International expansion is the second capital allocation test that distinguishes the two names. Costco operates approximately 280 international warehouses across Canada, Mexico, the UK, Japan, Korea, Taiwan, Australia, France, Spain, China, Iceland, Sweden, and New Zealand. Each international warehouse builds toward a multi-year payback profile that ultimately compounds the membership economics. The international new-warehouse pipeline has been disciplined; Costco has consistently chosen markets where the membership format and the demographic match the value proposition. The international segment now contributes roughly 25-28% of total revenue and is growing slightly faster than the US business.
Walmart's international footprint is broader and more complicated. The company operates over 5,200 international stores across 19 countries, but the portfolio has been actively rationalised over the past decade. The exits from the UK and the strategic restructuring of the Brazilian and Argentinian businesses have improved the capital allocation profile. The remaining international footprint, anchored in Mexico (Walmex), Canada, China, and India (via the Flipkart investment), generates approximately $115 billion of annualised revenue.
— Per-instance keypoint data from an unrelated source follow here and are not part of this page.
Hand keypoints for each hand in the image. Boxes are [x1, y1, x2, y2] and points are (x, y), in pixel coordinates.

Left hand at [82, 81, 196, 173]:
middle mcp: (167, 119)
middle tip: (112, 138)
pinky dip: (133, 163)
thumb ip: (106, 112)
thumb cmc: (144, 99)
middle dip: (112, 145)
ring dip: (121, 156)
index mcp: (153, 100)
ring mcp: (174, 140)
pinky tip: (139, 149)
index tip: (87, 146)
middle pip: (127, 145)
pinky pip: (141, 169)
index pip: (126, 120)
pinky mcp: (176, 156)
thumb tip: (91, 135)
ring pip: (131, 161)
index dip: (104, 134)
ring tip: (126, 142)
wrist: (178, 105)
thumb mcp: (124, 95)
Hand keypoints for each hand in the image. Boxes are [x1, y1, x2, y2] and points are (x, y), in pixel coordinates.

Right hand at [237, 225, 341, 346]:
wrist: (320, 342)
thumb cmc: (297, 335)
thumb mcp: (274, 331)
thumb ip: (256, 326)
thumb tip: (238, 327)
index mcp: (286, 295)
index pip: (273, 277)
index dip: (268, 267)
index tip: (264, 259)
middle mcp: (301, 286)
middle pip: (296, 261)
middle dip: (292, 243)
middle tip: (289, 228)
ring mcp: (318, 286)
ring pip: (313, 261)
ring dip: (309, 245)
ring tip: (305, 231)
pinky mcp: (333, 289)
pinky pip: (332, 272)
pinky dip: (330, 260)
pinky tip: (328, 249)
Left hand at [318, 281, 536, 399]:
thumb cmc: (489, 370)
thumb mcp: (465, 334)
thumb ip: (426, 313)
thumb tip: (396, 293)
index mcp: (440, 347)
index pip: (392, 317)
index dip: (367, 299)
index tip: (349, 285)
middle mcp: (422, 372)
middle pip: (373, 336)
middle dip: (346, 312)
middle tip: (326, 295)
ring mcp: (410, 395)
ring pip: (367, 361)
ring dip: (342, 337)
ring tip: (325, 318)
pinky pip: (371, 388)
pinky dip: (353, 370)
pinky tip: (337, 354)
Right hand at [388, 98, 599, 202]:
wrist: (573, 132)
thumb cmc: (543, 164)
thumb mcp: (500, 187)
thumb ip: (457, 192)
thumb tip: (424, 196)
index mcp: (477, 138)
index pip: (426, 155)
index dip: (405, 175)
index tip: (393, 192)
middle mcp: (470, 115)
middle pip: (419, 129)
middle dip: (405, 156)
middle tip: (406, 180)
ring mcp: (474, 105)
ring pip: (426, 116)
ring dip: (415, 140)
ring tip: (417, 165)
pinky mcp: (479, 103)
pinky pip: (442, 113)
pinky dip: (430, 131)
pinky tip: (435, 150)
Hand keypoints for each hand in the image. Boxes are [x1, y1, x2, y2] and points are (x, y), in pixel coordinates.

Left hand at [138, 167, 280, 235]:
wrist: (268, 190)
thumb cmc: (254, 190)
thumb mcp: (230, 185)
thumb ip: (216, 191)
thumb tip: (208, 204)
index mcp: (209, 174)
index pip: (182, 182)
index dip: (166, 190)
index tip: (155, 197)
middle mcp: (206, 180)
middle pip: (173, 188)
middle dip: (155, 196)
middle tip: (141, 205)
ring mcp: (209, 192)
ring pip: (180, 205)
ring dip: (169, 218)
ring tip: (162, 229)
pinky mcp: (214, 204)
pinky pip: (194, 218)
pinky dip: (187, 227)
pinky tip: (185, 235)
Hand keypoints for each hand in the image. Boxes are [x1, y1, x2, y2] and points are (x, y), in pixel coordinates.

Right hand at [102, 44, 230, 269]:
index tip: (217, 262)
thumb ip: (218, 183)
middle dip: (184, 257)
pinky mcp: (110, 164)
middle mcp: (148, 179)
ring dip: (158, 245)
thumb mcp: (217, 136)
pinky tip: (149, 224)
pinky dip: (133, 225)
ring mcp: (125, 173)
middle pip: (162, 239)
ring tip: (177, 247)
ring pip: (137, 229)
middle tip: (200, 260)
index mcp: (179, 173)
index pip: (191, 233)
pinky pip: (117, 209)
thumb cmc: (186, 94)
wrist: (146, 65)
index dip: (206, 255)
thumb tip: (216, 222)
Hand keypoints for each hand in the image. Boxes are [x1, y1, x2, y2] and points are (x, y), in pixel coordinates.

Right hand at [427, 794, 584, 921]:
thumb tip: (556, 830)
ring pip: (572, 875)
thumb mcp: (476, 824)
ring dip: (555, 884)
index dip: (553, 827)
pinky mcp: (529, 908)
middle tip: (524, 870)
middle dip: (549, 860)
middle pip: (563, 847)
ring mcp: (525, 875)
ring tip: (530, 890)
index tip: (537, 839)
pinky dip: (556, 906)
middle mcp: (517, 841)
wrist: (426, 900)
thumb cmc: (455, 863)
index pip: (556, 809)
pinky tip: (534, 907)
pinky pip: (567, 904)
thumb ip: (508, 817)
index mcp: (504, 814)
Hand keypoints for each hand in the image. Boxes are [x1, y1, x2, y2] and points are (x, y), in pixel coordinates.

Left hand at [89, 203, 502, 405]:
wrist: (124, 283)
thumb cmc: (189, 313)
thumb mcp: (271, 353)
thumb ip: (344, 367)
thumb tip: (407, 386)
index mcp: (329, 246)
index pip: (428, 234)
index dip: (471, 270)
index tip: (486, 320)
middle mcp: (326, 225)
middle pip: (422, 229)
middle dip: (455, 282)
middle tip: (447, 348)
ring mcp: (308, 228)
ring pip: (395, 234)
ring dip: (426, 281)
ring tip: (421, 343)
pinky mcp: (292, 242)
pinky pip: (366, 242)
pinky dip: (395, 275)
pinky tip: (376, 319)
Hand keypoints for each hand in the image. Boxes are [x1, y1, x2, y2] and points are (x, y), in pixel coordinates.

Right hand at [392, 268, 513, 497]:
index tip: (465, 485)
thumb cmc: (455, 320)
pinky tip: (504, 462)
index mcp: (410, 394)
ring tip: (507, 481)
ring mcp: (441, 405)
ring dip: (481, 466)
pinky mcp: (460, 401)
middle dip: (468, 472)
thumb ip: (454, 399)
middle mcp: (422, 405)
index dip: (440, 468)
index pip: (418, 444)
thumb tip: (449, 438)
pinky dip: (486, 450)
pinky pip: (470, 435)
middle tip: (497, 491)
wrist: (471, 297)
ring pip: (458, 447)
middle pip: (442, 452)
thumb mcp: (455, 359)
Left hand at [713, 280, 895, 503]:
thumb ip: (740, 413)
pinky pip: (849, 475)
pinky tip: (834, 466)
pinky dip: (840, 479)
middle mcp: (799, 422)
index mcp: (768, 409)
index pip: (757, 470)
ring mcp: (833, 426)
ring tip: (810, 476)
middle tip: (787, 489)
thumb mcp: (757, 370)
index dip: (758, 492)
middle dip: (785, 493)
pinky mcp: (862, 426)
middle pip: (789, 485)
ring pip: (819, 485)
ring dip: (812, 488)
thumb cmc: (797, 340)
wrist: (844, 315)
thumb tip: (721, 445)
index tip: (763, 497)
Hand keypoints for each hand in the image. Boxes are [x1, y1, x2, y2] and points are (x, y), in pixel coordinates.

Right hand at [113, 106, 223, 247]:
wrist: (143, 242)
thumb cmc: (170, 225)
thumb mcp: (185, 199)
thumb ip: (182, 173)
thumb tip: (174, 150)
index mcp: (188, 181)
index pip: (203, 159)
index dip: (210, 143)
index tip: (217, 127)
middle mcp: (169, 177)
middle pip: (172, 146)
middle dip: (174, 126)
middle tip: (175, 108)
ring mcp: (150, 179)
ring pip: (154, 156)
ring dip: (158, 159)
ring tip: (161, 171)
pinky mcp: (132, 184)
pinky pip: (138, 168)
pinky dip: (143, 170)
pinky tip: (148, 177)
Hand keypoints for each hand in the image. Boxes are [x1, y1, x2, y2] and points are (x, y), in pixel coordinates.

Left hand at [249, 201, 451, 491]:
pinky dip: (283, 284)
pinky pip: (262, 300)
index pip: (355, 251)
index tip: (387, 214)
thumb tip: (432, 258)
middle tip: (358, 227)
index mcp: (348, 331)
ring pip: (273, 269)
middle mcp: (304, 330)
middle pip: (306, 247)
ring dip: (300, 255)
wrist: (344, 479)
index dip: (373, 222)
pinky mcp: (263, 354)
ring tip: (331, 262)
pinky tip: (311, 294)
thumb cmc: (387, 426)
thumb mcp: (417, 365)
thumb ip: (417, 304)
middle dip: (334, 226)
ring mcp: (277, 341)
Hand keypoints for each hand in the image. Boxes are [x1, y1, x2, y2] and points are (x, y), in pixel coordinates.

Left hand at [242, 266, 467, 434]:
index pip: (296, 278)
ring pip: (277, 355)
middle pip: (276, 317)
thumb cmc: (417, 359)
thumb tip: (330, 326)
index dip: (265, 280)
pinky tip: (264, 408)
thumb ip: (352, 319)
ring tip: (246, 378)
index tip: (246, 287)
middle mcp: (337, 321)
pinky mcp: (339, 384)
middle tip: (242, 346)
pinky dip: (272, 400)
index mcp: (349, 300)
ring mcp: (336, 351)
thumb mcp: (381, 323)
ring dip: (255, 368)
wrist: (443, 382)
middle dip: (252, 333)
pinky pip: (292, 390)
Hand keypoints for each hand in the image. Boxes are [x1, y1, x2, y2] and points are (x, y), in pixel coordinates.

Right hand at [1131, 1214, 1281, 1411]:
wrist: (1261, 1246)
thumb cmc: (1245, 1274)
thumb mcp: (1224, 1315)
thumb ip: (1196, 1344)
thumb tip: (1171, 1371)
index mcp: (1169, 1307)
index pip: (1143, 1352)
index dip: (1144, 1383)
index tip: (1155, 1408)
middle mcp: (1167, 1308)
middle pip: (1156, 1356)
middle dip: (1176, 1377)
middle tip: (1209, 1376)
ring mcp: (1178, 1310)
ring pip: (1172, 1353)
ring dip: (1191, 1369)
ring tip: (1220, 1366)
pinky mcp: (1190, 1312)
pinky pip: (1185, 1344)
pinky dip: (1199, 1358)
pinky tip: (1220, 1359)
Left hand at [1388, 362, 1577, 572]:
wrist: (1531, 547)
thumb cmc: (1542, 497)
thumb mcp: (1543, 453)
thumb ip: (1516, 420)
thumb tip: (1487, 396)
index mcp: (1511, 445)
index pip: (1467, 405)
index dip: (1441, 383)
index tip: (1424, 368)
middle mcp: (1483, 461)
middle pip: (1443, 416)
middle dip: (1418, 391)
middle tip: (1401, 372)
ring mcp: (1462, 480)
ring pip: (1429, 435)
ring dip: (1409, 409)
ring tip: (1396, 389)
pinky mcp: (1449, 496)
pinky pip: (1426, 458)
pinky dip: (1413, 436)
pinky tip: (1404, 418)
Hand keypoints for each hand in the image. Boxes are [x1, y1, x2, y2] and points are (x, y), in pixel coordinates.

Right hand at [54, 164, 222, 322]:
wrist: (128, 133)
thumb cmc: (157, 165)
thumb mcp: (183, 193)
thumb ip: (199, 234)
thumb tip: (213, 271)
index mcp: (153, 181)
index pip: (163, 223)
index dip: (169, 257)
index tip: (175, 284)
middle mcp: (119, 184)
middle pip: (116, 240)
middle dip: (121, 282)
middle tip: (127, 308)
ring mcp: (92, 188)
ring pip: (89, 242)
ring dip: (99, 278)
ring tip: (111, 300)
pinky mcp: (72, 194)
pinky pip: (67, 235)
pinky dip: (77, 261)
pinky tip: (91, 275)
The Flipkart investment alone has scaled to over $25 billion of GMV and is the single largest e-commerce platform in India by category breadth.
The lesson from the international comparison is that Costco's narrower footprint produces a more efficient ROIC outcome, while Walmart's broader footprint includes some assets that are mature cash flow generators (Walmex, Canada) and some that are early-stage growth investments (Flipkart, India). The capital allocation rigor is comparable on both names, but the visible payoff timing is different. Costco's payoff is steady and ratable; Walmart's payoff is lumpier and includes optionality from emerging markets.